Whether creating a disruptive business model, developing a radical innovation, or executing a cultural makeover, leaders know that their job is to drive organizational transformation to keep pace with today’s rapidly changing world.
They also know that the odds of success are against them.
Often, however, it is not the inability to solve technological or strategic problems that causes companies to fail. It is the human problems associated with change, such as fear, habits, politics, and lack of imagination, that frequently block efforts to innovate.
But if we could understand the psychological and cognitive biases that stymie innovation, couldn’t we do a better job at overcoming these barriers?
In our book, Leading Transformation: How to Take Charge of Your Company’s Future, we outline a new process rooted in an emerging field called behavioral transformation, which focuses on understanding how innovation and transformation actually happen in organizations.
The book is divided into three steps to help overcome the behavioral limitations that stymie innovation most: envisioning the future, breaking down resistance, and navigating unknown territory. The first step, envisioning the future, is necessary for all transformational efforts, and it is also one of the hardest. But with the right tools, it doesn’t have to be.
One of the biggest limitations to organizational innovation and transformation is the human tendency towards narrow thinking, or seeing only incremental improvements to the status quo.
In contrast, we admire innovators like Elon Musk and Jeff Bezos precisely because they dream bigger, dare bigger, and inspire those around them to change the world.
When we interviewed Musk and his team at Tesla, what surprised us most was how Musk’s vision to change the world to a renewable, electric vehicle future had infected everyone at the company. Engineers, assembly-line workers, and even custodians felt that they were changing the world through their work, not just making cars.

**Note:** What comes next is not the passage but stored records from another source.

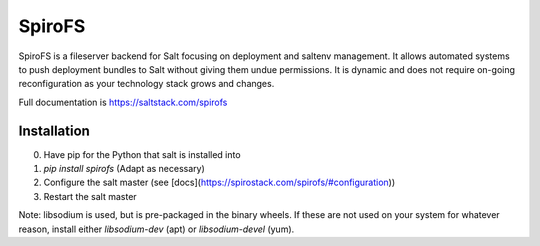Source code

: SpiroFS
=======

SpiroFS is a fileserver backend for Salt focusing on deployment and saltenv
management. It allows automated systems to push deployment bundles to Salt
without giving them undue permissions. It is dynamic and does not require
on-going reconfiguration as your technology stack grows and changes.

Full documentation is https://saltstack.com/spirofs

Installation
------------
0. Have pip for the Python that salt is installed into
1. `pip install spirofs` (Adapt as necessary)
2. Configure the salt master (see [docs](https://spirostack.com/spirofs/#configuration))
3. Restart the salt master

Note: libsodium is used, but is pre-packaged in the binary wheels. If these are
not used on your system for whatever reason, install either `libsodium-dev` (apt)
or `libsodium-devel` (yum).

One leader told us confidentially, “We don’t have the best engineers in the world, but they believe in what we are doing so much, we can do amazing things with them.”
The question then becomes, how can other leaders achieve a similar type of impact and help their organizations break free of incremental thinking? We suggest using strategic narratives and science fiction as tools for radically re-envisioning what is possible in your organization.

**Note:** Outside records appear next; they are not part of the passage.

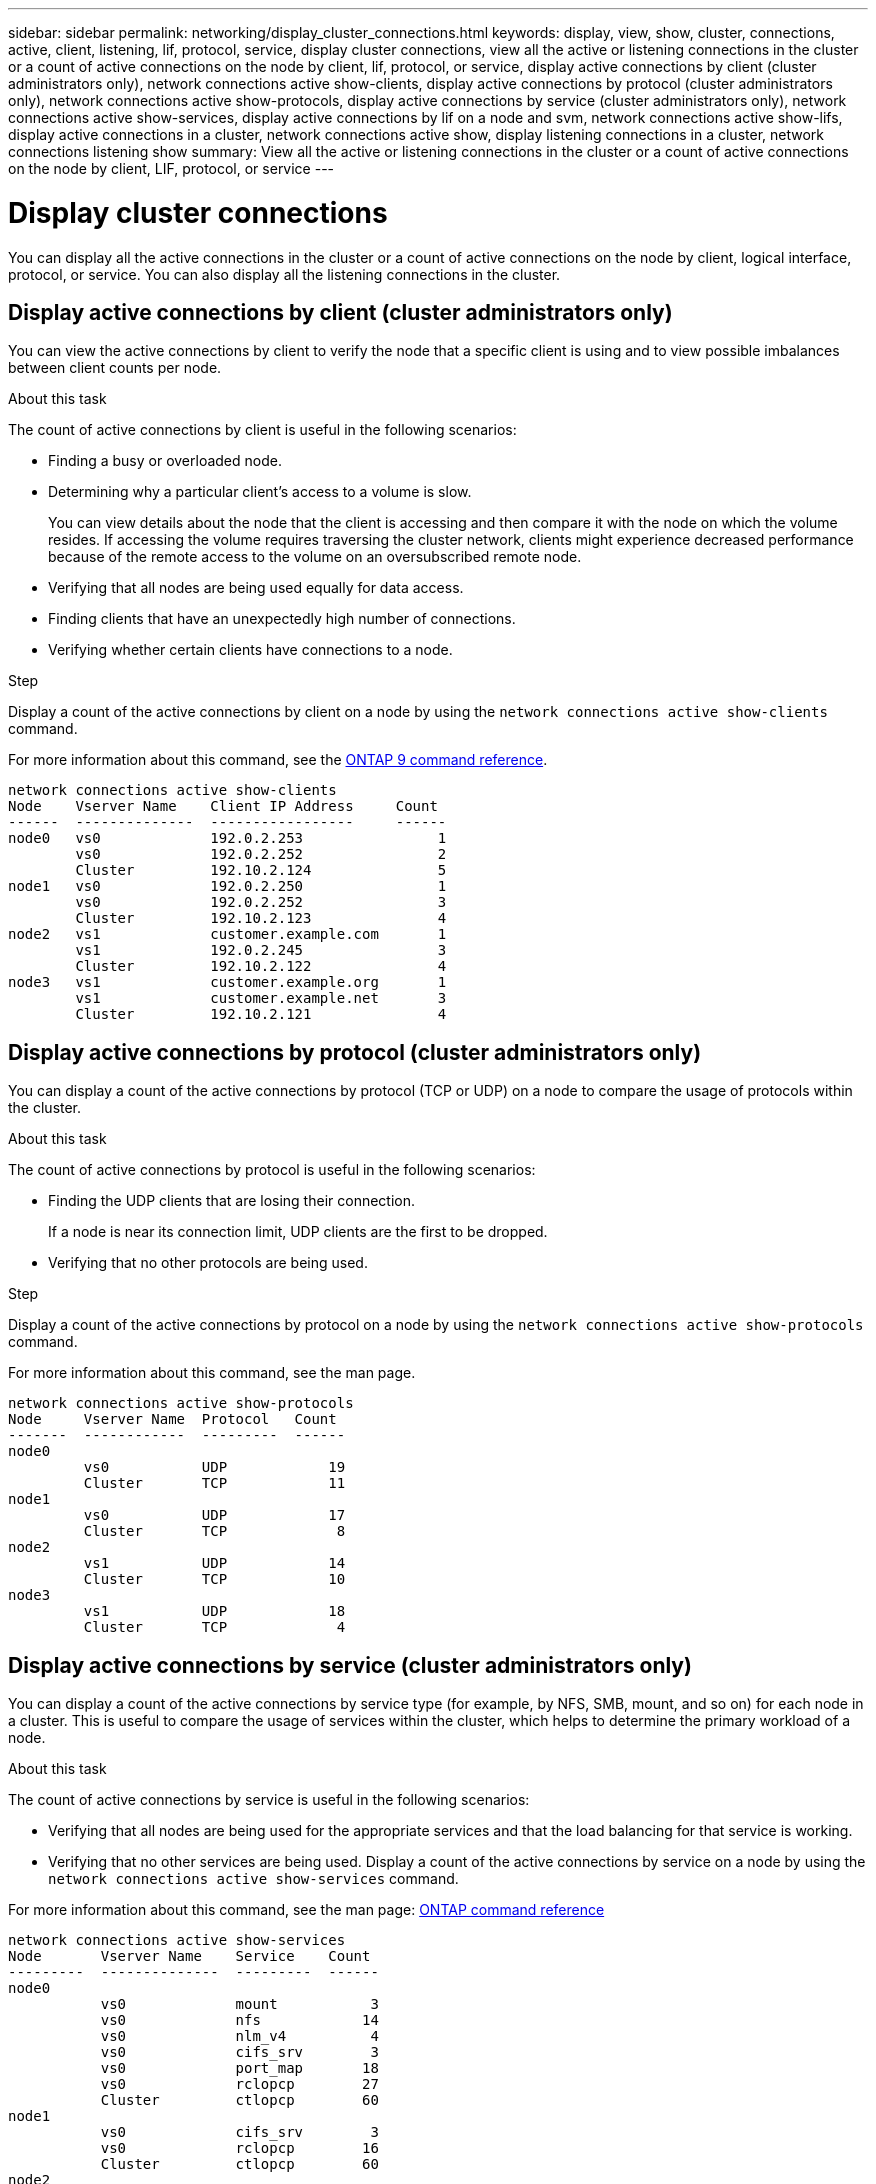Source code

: ---
sidebar: sidebar
permalink: networking/display_cluster_connections.html
keywords: display, view, show, cluster, connections, active, client, listening, lif, protocol, service, display cluster connections, view all the active or listening connections in the cluster or a count of active connections on the node by client, lif, protocol, or service, display active connections by client (cluster administrators only), network connections active show-clients, display active connections by protocol (cluster administrators only), network connections active show-protocols, display active connections by service (cluster administrators only), network connections active show-services, display active connections by lif on a node and svm, network connections active show-lifs, display active connections in a cluster, network connections active show, display listening connections in a cluster, network connections listening show
summary: View all the active or listening connections in the cluster or a count of active connections on the node by client, LIF, protocol, or service
---

= Display cluster connections
:hardbreaks:
:nofooter:
:icons: font
:linkattrs:
:imagesdir: ./media/

//
// Created with NDAC Version 2.0 (August 17, 2020)
// restructured: March 2021
// enhanced keywords May 2021
//

[.lead]
You can display all the active connections in the cluster or a count of active connections on the node by client, logical interface, protocol, or service. You can also display all the listening connections in the cluster.

== Display active connections by client (cluster administrators only)

You can view the active connections by client to verify the node that a specific client is using and to view possible imbalances between client counts per node.

.About this task

The count of active connections by client is useful in the following scenarios:

* Finding a busy or overloaded node.
* Determining why a particular client's access to a volume is slow.
+
You can view details about the node that the client is accessing and then compare it with the node on which the volume resides. If accessing the volume requires traversing the cluster network, clients might experience decreased performance because of the remote access to the volume on an oversubscribed remote node.

* Verifying that all nodes are being used equally for data access.
* Finding clients that have an unexpectedly high number of connections.
* Verifying whether certain clients have connections to a node.

.Step

Display a count of the active connections by client on a node by using the `network connections active show-clients` command.

For more information about this command, see the link:http://docs.netapp.com/us-en/ontap-cli/network-connections-active-show-clients.html[ONTAP 9 command reference^].

....
network connections active show-clients
Node    Vserver Name    Client IP Address     Count
------  --------------  -----------------     ------
node0   vs0             192.0.2.253                1
        vs0             192.0.2.252                2
        Cluster         192.10.2.124               5
node1   vs0             192.0.2.250                1
        vs0             192.0.2.252                3
        Cluster         192.10.2.123               4
node2   vs1             customer.example.com       1
        vs1             192.0.2.245                3
        Cluster         192.10.2.122               4
node3   vs1             customer.example.org       1
        vs1             customer.example.net       3
        Cluster         192.10.2.121               4
....

== Display active connections by protocol (cluster administrators only)

You can display a count of the active connections by protocol (TCP or UDP) on a node to compare the usage of protocols within the cluster.

.About this task

The count of active connections by protocol is useful in the following scenarios:

* Finding the UDP clients that are losing their connection.
+
If a node is near its connection limit, UDP clients are the first to be dropped.

* Verifying that no other protocols are being used.

.Step

Display a count of the active connections by protocol on a node by using the `network connections active show-protocols` command.

For more information about this command, see the man page.

....
network connections active show-protocols
Node     Vserver Name  Protocol   Count
-------  ------------  ---------  ------
node0
         vs0           UDP            19
         Cluster       TCP            11
node1
         vs0           UDP            17
         Cluster       TCP             8
node2
         vs1           UDP            14
         Cluster       TCP            10
node3
         vs1           UDP            18
         Cluster       TCP             4
....

== Display active connections by service (cluster administrators only)

You can display a count of the active connections by service type (for example, by NFS, SMB, mount, and so on) for each node in a cluster. This is useful to compare the usage of services within the cluster, which helps to determine the primary workload of a node.

.About this task

The count of active connections by service is useful in the following scenarios:

* Verifying that all nodes are being used for the appropriate services and that the load balancing for that service is working.
* Verifying that no other services are being used. Display a count of the active connections by service on a node by using the `network connections active show-services` command.

For more information about this command, see the man page: https://docs.netapp.com/us-en/ontap/concepts/manual-pages.html[ONTAP command reference]

....
network connections active show-services
Node       Vserver Name    Service    Count
---------  --------------  ---------  ------
node0
           vs0             mount           3
           vs0             nfs            14
           vs0             nlm_v4          4
           vs0             cifs_srv        3
           vs0             port_map       18
           vs0             rclopcp        27
           Cluster         ctlopcp        60
node1
           vs0             cifs_srv        3
           vs0             rclopcp        16
           Cluster         ctlopcp        60
node2
           vs1             rclopcp        13
           Cluster         ctlopcp        60
node3
           vs1             cifs_srv        1
           vs1             rclopcp        17
           Cluster         ctlopcp        60
....

== Display active connections by LIF on a node and SVM

You can display a count of active connections for each LIF, by node and storage virtual machine (SVM), to view connection imbalances between LIFs within the cluster.

.About this task

The count of active connections by LIF is useful in the following scenarios:

* Finding an overloaded LIF by comparing the number of connections on each LIF.
* Verifying that DNS load balancing is working for all data LIFs.
* Comparing the number of connections to the various SVMs to find the SVMs that are used the most.

.Step

Display a count of active connections for each LIF by SVM and node by using the `network connections active show-lifs` command.

For more information about this command, see the man page: https://docs.netapp.com/us-en/ontap/concepts/manual-pages.html[ONTAP 9 command reference]

....
network connections active show-lifs
Node      Vserver Name  Interface Name  Count
--------  ------------  --------------- ------
node0
          vs0           datalif1             3
          Cluster       node0_clus_1         6
          Cluster       node0_clus_2         5
node1
          vs0           datalif2             3
          Cluster       node1_clus_1         3
          Cluster       node1_clus_2         5
node2
          vs1           datalif2             1
          Cluster       node2_clus_1         5
          Cluster       node2_clus_2         3
node3
          vs1           datalif1             1
          Cluster       node3_clus_1         2
          Cluster       node3_clus_2         2
....

== Display active connections in a cluster

You can display information about the active connections in a cluster to view the LIF, port, remote host, service, storage virtual machines (SVMs), and protocol used by individual connections.

.About this task

Viewing the active connections in a cluster is useful in the following scenarios:

* Verifying that individual clients are using the correct protocol and service on the correct node.
* If a client is having trouble accessing data using a certain combination of node, protocol, and service, you can use this command to find a similar client for configuration or packet trace comparison.

.Step

Display the active connections in a cluster by using the `network connections active show` command.

For more information about this command, see the man page: https://docs.netapp.com/us-en/ontap/concepts/manual-pages.html[ONTAP 9 command reference^]

The following command shows the active connections on the node node1:

....
network connections active show -node node1
Vserver  Interface           Remote
Name     Name:Local Port     Host:Port           Protocol/Service
-------  ------------------  ------------------  ----------------
Node: node1
Cluster  node1_clus_1:50297  192.0.2.253:7700    TCP/ctlopcp
Cluster  node1_clus_1:13387  192.0.2.253:7700    TCP/ctlopcp
Cluster  node1_clus_1:8340   192.0.2.252:7700    TCP/ctlopcp
Cluster  node1_clus_1:42766  192.0.2.252:7700    TCP/ctlopcp
Cluster  node1_clus_1:36119  192.0.2.250:7700    TCP/ctlopcp
vs1      data1:111           host1.aa.com:10741  UDP/port-map
vs3      data2:111           host1.aa.com:10741  UDP/port-map
vs1      data1:111           host1.aa.com:12017  UDP/port-map
vs3      data2:111           host1.aa.com:12017  UDP/port-map
....

The following command shows the active connections on SVM vs1:

....
network connections active show -vserver vs1
Vserver  Interface           Remote
Name     Name:Local Port     Host:Port           Protocol/Service
-------  ------------------  ------------------  ----------------
Node: node1
vs1      data1:111           host1.aa.com:10741  UDP/port-map
vs1      data1:111           host1.aa.com:12017  UDP/port-map
....

== Display listening connections in a cluster

You can display information about the listening connections in a cluster to view the LIFs and ports that are accepting connections for a given protocol and service.

.About this task

Viewing the listening connections in a cluster is useful in the following scenarios:

* Verifying that the desired protocol or service is listening on a LIF if client connections to that LIF fail consistently.
* Verifying that a UDP/rclopcp listener is opened at each cluster LIF if remote data access to a volume on one node through a LIF on another node fails.
* Verifying that a UDP/rclopcp listener is opened at each cluster LIF if SnapMirror transfers between two nodes in the same cluster fail.
* Verifying that a TCP/ctlopcp listener is opened at each intercluster LIF if SnapMirror transfers between two nodes in different clusters fail.

.Step

Display the listening connections per node by using the `network connections listening show` command.

....
network connections listening show
Vserver Name     Interface Name:Local Port        Protocol/Service
---------------- -------------------------------  ----------------
Node: node0
Cluster          node0_clus_1:7700                TCP/ctlopcp
vs1              data1:4049                       UDP/unknown
vs1              data1:111                        TCP/port-map
vs1              data1:111                        UDP/port-map
vs1              data1:4046                       TCP/sm
vs1              data1:4046                       UDP/sm
vs1              data1:4045                       TCP/nlm-v4
vs1              data1:4045                       UDP/nlm-v4
vs1              data1:2049                       TCP/nfs
vs1              data1:2049                       UDP/nfs
vs1              data1:635                        TCP/mount
vs1              data1:635                        UDP/mount
Cluster          node0_clus_2:7700                TCP/ctlopcp
....

// 16 may 2024, ontapdoc-1986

For centuries, stories have opened our eyes to what is possible, suspended our disbelief, and stirred our hearts into action. Stories are one of humankind’s oldest and most powerful tools.
The power of story has its roots in evolutionary psychology: recent neuroscience research reveals that stories release a rush of neurochemicals that can literally sync people’s brains with one another and motivate action. When used properly, a story can help people see the future and transform them from adversaries into advocates working hard to create that future together.
As a transformational tool, science fiction and strategic narratives inspire us for several reasons.
First, they encourage us to imagine—even demand that we imagine—a different but possible future. Second, good science fiction takes into account the human elements of technology and change and wrestles with their implications. Thus, the good stories are less about the technology and more about the human problems that technology reveals or solves.
The resulting story in a strategic narrative involves a protagonist, a dilemma, and a resolution, all built into a narrative arc that gives us reason to believe. What matters most is finding a way of storytelling that overcomes your audience’s natural resistance to change and to thinking bigger about the future. In the book, we outline how to create a strategic narrative and then how to choose the right medium to tell your story, for example, by creating a comic book.
Together these elements—the abilities both to see further and to ask what problems can be solved—can help organizations and leaders break free of the biases that trap them in incremental thinking and instead open up to envisioning valuable new futures.
To create the future we desire in today’s complex and uncertain business climate, we need new tools and approaches to help leaders overcome the incrementalism, biases, and fears that hold back positive change and transformation.
Ultimately, transformation is about learning to envision the future you want to create, and then finding the right tools to help you take charge of the future for your organization.